Is it worth teaming up for ?
Army of Two was never EA's best running franchise. It's not a bad series, but not an amazing one either. Surprising then, that a third installment had received the green light. This time, Visceral Games get a chance behind the tactical third person shooter series. Army of Two: The Devil's Cartel is a reboot of sorts, leaving out the masked protagonists from the previous games. We are introduced to two new faces, known as Alpha and Bravo. They are very generic, just like the names they are given. It's hard to find them interesting as they lack any real personality. The plot isn't much better either. They are currently part of T.W.O (Tactical Worldwide Operations) and are tasked to take down an Mexican Drug's-cartel. It's a typical narrative that lacks any real depth. It does have a few twists and turns along the way, but it's weak story-telling doesn't make it any more interesting.
Narrative isn't the main concern, though. TDC suffers mainly due to it's glitches, poor design choices and bland gameplay. The Army of Two series is known for it's creative co-op mechanics. Working together is part of the fun. Whether it's creating covering fire so your partner can flank enemies, breaching doors, or simply boosting one another up high to reach surfaces. These are some of the most fun aspects from the past games. However, none of it seems as fun as it used too. It may be due to many of it's interesting mechanics disappearing. For some bazaar reason, the intense back-to-back sequences have completely vanished. There's also no Aggro system or the ability to play dead. It seems that EA where going for a more realistic approach, but it makes the game feel much shallower.

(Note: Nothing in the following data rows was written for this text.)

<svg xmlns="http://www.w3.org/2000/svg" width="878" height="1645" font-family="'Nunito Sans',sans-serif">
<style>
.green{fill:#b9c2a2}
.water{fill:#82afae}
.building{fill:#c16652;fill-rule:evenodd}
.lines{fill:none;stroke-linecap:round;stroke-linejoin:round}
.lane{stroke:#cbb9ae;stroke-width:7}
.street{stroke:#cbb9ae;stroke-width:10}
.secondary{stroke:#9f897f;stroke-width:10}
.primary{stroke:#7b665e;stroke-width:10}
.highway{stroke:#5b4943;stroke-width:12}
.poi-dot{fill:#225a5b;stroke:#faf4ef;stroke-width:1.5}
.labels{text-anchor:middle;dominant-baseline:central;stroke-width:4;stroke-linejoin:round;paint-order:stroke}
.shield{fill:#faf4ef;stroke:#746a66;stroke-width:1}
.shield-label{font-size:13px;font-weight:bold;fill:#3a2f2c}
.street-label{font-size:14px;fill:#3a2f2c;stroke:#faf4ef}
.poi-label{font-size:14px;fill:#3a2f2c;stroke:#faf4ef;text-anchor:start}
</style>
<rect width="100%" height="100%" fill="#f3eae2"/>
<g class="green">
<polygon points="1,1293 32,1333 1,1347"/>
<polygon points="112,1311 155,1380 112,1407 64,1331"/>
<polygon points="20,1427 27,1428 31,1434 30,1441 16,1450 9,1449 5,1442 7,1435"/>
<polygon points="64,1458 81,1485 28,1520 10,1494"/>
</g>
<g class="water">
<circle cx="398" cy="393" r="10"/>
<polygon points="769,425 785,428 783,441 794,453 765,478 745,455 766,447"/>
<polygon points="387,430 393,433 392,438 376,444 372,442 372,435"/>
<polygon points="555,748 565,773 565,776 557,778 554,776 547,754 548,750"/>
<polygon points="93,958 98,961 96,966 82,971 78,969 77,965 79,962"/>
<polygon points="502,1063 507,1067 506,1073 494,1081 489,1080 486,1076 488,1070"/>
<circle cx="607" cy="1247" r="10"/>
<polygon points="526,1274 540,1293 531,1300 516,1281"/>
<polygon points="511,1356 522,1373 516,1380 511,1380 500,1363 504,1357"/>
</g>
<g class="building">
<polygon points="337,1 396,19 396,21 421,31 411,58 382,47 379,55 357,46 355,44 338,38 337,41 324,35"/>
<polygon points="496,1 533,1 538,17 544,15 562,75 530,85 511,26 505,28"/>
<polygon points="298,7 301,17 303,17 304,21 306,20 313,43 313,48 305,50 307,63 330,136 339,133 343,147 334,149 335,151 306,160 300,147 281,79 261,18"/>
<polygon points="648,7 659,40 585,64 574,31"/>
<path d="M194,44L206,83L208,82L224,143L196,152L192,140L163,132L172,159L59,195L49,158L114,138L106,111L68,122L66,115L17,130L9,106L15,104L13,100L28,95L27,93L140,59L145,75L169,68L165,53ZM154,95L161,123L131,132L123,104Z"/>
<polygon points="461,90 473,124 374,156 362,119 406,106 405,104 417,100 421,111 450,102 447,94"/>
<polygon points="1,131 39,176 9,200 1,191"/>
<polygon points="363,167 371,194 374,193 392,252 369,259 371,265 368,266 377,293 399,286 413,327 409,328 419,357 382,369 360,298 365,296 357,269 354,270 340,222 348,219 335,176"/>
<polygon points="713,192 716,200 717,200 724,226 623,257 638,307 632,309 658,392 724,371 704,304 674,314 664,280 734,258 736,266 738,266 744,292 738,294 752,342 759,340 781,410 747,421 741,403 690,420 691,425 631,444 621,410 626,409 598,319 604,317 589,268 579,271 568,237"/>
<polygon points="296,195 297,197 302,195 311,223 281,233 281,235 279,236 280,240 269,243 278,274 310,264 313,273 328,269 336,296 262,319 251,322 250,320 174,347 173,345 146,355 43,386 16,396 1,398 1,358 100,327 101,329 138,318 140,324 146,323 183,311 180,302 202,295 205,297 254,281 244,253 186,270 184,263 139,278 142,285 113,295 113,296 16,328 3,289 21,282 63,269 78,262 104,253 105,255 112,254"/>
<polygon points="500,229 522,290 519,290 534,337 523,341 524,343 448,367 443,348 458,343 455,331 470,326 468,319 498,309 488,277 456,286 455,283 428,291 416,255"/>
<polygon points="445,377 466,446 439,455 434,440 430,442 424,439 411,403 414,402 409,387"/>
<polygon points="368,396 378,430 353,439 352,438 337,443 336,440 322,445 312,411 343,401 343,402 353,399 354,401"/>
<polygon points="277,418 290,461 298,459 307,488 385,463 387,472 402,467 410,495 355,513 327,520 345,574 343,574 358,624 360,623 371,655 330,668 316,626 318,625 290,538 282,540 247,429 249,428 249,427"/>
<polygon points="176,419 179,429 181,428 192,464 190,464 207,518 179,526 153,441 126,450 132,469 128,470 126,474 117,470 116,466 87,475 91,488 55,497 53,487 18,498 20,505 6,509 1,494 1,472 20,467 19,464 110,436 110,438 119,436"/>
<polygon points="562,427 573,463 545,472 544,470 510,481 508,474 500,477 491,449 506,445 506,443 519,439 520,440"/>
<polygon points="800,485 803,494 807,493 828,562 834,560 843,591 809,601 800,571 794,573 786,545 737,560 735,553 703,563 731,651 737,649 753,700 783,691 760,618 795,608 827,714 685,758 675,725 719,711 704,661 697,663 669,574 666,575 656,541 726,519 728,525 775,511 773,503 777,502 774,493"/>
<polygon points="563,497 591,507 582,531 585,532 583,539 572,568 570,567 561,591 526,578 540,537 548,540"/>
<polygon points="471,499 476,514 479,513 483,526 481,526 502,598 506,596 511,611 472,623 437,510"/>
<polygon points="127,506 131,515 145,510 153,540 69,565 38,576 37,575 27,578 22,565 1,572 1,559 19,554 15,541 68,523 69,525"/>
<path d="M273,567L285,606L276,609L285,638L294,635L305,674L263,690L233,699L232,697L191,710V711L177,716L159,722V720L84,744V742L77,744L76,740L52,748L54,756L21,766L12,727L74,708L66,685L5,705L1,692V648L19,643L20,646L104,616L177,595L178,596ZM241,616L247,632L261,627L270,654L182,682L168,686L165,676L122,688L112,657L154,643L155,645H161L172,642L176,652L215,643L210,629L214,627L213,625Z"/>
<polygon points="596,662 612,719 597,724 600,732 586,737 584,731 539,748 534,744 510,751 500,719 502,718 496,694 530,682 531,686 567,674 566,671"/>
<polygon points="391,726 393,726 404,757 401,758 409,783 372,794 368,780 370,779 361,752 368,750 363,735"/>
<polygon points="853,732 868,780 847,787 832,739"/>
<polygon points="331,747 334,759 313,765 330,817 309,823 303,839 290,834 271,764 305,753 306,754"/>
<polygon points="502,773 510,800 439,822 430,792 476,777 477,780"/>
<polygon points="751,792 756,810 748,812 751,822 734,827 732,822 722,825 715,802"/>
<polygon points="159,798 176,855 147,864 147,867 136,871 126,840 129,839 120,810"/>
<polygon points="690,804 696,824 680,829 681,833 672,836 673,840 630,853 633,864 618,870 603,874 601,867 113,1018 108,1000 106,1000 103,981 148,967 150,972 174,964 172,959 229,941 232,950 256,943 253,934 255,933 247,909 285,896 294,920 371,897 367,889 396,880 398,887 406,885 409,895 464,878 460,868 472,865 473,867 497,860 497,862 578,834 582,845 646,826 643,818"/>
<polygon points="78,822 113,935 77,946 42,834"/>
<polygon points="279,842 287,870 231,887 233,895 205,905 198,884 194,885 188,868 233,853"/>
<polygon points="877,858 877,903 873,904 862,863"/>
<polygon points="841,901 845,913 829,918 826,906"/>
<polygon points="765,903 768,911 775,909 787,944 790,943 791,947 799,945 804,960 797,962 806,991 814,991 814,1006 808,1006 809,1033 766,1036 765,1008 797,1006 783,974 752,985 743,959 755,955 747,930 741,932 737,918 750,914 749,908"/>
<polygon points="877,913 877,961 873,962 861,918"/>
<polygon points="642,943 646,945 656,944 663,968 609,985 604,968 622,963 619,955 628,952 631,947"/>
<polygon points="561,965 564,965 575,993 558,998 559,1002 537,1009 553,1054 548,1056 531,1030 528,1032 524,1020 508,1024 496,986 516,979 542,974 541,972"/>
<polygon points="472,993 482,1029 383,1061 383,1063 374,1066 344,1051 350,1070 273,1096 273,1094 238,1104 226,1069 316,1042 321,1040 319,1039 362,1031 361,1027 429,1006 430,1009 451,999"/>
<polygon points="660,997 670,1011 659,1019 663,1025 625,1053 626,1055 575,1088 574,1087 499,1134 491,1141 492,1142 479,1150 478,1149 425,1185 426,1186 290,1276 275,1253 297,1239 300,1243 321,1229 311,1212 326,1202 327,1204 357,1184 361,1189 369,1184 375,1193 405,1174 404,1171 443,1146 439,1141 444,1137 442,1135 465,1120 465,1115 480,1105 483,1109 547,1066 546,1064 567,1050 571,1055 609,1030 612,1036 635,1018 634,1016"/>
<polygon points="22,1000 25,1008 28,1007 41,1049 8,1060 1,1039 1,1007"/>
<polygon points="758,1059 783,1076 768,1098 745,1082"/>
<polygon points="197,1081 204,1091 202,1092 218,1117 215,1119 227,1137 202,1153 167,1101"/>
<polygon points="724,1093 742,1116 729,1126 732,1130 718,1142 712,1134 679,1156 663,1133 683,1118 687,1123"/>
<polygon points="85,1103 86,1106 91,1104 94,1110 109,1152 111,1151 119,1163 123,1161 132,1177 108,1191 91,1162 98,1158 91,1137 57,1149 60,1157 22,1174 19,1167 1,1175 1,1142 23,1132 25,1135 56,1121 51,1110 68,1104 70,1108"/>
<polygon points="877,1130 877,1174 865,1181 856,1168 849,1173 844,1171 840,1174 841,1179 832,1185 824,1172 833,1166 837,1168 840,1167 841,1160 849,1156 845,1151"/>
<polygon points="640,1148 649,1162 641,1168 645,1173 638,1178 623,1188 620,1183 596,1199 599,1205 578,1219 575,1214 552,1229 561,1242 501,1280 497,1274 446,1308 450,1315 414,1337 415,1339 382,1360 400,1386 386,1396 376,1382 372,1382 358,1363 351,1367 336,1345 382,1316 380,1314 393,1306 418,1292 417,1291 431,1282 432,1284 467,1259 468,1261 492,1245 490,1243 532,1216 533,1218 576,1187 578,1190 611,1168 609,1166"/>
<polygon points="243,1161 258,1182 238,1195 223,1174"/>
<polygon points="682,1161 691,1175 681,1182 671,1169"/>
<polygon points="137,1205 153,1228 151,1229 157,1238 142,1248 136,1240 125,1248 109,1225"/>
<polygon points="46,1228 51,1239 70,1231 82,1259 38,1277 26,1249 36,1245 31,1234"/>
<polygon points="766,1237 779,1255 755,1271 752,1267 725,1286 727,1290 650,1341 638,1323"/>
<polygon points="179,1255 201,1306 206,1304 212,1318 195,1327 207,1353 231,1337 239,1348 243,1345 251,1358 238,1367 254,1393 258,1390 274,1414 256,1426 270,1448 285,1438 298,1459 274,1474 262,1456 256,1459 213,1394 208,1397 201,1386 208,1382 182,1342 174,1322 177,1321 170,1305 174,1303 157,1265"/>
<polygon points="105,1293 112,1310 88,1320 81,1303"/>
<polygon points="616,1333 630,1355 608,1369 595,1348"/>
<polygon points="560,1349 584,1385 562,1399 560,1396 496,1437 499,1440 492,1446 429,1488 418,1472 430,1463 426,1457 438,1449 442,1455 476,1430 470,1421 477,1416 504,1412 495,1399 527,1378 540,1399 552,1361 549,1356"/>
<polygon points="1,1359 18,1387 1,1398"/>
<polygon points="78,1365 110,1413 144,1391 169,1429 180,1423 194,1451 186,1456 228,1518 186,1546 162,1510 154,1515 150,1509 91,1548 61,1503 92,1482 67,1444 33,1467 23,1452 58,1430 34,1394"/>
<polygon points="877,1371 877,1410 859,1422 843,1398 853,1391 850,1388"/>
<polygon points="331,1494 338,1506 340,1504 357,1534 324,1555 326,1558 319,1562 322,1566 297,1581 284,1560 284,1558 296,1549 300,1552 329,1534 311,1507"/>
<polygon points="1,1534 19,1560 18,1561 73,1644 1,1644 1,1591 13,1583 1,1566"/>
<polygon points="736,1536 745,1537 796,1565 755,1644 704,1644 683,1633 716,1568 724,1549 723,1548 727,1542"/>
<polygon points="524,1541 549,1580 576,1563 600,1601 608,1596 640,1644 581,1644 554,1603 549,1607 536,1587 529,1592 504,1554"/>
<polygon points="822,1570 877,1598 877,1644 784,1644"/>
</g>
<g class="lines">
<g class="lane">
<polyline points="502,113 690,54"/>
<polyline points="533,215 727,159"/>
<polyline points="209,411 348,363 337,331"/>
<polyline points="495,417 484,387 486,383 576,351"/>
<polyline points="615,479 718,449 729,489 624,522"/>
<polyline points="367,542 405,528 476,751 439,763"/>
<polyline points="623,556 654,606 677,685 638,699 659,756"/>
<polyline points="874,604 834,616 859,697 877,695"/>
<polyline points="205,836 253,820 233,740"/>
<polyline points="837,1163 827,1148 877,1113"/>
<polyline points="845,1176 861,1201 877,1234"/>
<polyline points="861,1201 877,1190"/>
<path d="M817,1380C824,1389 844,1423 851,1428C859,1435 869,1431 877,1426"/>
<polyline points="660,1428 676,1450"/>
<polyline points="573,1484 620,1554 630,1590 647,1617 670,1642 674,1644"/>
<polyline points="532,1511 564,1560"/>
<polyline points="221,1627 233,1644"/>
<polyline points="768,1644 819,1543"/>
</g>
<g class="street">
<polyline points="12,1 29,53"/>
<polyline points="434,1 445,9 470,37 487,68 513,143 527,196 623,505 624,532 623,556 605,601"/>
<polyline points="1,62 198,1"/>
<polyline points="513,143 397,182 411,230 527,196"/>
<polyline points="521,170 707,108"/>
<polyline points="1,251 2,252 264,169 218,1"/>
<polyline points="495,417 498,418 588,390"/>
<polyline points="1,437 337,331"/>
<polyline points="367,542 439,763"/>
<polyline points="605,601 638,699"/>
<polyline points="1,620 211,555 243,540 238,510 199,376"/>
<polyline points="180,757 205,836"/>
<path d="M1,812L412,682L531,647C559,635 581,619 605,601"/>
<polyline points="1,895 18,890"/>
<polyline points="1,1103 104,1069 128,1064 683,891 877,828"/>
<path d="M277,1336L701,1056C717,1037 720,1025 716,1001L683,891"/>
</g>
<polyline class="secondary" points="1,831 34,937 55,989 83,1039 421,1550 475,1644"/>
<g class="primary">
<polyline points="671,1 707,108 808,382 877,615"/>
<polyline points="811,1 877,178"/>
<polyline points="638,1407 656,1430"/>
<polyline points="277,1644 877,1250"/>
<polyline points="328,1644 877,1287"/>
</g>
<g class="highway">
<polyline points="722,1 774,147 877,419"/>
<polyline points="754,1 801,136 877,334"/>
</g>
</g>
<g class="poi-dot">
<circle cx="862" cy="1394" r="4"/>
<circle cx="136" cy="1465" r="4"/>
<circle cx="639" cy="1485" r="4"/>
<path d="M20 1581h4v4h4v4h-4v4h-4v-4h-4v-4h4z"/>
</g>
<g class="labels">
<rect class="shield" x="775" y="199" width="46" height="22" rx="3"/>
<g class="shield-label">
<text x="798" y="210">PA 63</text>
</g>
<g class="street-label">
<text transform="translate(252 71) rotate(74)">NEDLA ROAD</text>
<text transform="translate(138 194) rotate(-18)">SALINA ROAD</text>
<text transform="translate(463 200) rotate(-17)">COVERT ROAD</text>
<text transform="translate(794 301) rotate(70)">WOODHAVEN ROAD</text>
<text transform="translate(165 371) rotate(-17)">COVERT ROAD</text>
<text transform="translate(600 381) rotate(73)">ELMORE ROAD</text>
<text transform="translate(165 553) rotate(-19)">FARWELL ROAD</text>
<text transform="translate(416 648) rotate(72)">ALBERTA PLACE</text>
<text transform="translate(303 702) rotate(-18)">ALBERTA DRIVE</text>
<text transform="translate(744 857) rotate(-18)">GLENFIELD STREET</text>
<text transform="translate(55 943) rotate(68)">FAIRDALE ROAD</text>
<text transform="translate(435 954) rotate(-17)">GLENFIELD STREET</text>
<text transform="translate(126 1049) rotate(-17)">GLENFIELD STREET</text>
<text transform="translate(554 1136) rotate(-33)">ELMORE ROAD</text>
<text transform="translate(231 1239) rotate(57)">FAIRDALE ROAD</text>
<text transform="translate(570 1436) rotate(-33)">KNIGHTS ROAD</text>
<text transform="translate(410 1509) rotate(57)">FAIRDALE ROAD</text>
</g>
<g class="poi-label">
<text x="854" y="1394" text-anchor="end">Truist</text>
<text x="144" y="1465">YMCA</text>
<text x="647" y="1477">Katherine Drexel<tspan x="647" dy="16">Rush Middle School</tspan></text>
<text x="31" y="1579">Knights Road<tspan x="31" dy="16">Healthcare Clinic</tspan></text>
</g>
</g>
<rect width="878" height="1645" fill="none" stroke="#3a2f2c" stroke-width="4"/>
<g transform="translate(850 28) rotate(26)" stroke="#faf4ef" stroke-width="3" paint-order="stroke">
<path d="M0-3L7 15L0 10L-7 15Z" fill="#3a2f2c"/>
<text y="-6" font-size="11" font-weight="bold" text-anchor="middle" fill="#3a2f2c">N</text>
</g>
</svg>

One of the biggest annoyances in TDC is that there's no drop-in-drop out co-op. For a game that relies heavily on cooperative play, this is a poor design choice. If you have a friend who is dedicated to sticking without throughout, you shouldn't have much of a problem. However, if a random player leaves whilst in-game, you are forces to restarting the whole level. This is also the case if another player wants to join your game. Playing solo with an AI partner is far less trouble, and it can be much more rewarding. You can issue commands to your AI partner. From throwing grenades, breaching entrances and providing covering fire. It is fairly decent for an AI, and you will be saved in near death situations. Although, most of your time can easily be handled alone.

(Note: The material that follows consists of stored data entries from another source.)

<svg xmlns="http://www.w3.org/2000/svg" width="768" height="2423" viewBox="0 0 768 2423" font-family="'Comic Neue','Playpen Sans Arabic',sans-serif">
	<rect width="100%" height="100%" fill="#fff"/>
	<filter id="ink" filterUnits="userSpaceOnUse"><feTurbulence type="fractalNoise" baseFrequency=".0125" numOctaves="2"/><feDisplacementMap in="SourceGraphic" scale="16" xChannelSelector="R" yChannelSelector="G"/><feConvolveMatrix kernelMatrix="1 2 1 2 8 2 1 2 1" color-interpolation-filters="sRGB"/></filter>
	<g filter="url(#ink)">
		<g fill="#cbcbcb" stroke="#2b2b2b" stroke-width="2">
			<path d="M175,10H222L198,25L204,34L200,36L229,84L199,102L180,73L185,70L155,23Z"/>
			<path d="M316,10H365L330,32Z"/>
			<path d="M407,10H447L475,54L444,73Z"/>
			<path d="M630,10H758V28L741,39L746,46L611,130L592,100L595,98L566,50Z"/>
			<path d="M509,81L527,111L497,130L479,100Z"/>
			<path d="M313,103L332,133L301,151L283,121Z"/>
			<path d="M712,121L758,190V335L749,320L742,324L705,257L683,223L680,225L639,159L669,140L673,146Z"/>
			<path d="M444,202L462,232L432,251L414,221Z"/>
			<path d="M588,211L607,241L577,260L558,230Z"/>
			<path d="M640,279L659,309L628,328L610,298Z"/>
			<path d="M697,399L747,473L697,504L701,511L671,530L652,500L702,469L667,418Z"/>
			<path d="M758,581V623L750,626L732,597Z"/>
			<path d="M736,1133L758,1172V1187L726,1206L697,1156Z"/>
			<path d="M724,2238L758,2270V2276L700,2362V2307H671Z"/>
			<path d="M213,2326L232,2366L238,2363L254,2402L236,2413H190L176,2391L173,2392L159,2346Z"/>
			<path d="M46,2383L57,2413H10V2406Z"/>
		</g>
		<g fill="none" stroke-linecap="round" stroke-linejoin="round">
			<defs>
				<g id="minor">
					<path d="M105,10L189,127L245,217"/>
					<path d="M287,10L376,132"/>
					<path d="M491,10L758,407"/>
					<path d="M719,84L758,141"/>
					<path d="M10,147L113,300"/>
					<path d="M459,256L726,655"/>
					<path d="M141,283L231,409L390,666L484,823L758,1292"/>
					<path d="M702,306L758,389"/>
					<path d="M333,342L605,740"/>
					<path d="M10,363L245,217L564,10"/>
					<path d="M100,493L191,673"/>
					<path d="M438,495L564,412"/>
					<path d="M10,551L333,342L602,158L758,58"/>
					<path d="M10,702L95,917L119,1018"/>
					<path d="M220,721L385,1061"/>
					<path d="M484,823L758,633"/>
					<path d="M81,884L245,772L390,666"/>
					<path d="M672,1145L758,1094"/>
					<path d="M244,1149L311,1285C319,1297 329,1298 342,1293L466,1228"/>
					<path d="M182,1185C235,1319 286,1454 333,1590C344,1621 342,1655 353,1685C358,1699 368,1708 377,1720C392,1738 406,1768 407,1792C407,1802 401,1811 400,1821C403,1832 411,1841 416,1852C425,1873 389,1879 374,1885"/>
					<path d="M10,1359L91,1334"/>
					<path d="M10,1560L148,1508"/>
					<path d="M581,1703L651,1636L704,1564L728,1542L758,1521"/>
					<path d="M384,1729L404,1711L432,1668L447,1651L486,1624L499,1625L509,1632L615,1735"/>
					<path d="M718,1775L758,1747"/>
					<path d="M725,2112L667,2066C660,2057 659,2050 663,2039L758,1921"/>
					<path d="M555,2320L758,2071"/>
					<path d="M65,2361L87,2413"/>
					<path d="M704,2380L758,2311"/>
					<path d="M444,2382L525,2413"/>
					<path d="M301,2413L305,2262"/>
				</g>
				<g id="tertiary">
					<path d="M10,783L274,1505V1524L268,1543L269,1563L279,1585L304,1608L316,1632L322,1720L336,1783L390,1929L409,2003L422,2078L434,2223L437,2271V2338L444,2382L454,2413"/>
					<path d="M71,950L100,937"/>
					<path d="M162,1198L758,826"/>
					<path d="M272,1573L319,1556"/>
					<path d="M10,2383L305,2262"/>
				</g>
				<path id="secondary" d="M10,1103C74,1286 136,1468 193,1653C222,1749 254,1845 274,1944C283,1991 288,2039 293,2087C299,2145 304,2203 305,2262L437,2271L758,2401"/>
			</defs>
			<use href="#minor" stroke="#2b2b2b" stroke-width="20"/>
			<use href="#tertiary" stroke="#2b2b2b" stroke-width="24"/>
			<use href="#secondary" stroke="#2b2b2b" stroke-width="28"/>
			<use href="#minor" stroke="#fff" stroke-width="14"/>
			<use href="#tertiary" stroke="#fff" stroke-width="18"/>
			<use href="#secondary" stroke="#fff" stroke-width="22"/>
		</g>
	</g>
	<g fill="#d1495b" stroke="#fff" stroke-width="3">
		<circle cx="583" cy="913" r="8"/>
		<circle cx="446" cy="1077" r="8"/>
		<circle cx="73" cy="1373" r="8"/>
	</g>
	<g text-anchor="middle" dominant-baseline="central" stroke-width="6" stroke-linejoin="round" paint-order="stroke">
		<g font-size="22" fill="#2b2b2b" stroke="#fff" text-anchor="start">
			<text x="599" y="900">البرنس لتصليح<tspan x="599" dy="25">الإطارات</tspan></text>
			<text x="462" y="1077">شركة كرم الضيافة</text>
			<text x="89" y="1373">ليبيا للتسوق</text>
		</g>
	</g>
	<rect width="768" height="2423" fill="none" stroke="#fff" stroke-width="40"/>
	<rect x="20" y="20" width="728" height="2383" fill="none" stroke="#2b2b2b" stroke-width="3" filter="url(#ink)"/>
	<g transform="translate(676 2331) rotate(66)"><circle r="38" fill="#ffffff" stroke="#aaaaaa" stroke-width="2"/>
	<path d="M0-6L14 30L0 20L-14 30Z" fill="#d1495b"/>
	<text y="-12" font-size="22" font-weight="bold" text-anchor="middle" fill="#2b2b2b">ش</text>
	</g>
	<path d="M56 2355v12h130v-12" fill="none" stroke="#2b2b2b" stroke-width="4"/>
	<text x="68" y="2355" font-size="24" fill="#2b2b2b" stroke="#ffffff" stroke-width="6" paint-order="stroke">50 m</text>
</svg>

Shooting is one of the few positives the game has. It's solid, accurate and can be fun. The cover system also works rather well, if a little fiddly at times. With a simple button tap, you can dart from cover to cover. Sometimes it's very responsive and reliable, whilst other times it can be simply annoying. You may find your self occasionally moving to cover that you didn't intend moving too. When it does work ,though, it can be fun to flank enemies, then startling them with a penetration of bullets. The cover is also destructible, which can force you and your enemies out of hiding spots. It keeps the gameplay frantic, but it's not that challenging. This is due to the mediocre AI, which can be very dumb at times. They will simply run out in your line of fire, move around in predictable ways, and can be slow at responding. It makes gunning them down so much easier. You might as well shoot a load of headless chickens.
Most of the game will result in shooting, taking cover, then rinse and repeat. It's more interesting when you and your partner are forced to split up. For example, one could be shooting from an helicopter, whilst the other is on foot. These moments supposed to feel like team work, but it doesn't have that co-op touch. Due to it's poor enemy AI, it doesn't always feel like your helping out your friend. Most of the time, taking down the cartel can be easily done solo.
The game is most enjoyable when using the OverKill mode. This is more of a gimmick from the previous aggro system. As you and your partner take down enemies, a meter will fill up. Once full, you can trigger OverKill, which turns you into an invincible killing machine. Your weapons receive explosive ammo round, allowing you to tear up the environment. You have no worry of dying whilst in OverKill, so running in like a mad man is always fun. With the game using the Frostbite engine, destruction can be caused to many of the scenery. Yet, it isn't as deep as Battlefield's destruction. Most of the textures and animation are also dull and murky.
Customization does make a return. It is one of the more redeeming features the game has to offer. Throughout each level, you will earn cash by killing and working together This can then be spent at the Armoury. From here, you can purchase new masks for your character, clothing and stylish tattoos. You can also create your very own custom mask. There's also a nice range of weapons that can be pimped out to your taste. From red dot sights, scopes, to stylish gold and chrome finishers. It's not very deep, but there's a decent amount to satisfy.
The Devil's Cartel is the weakest in the Army of Two Series. It can be fun at times, especially with it's OverKill mode. However, compared to it's predecessors, it feels very shallow and lacks ambition. With it's weak narrative, glitches and generic gameplay, TDC is hard to recommend.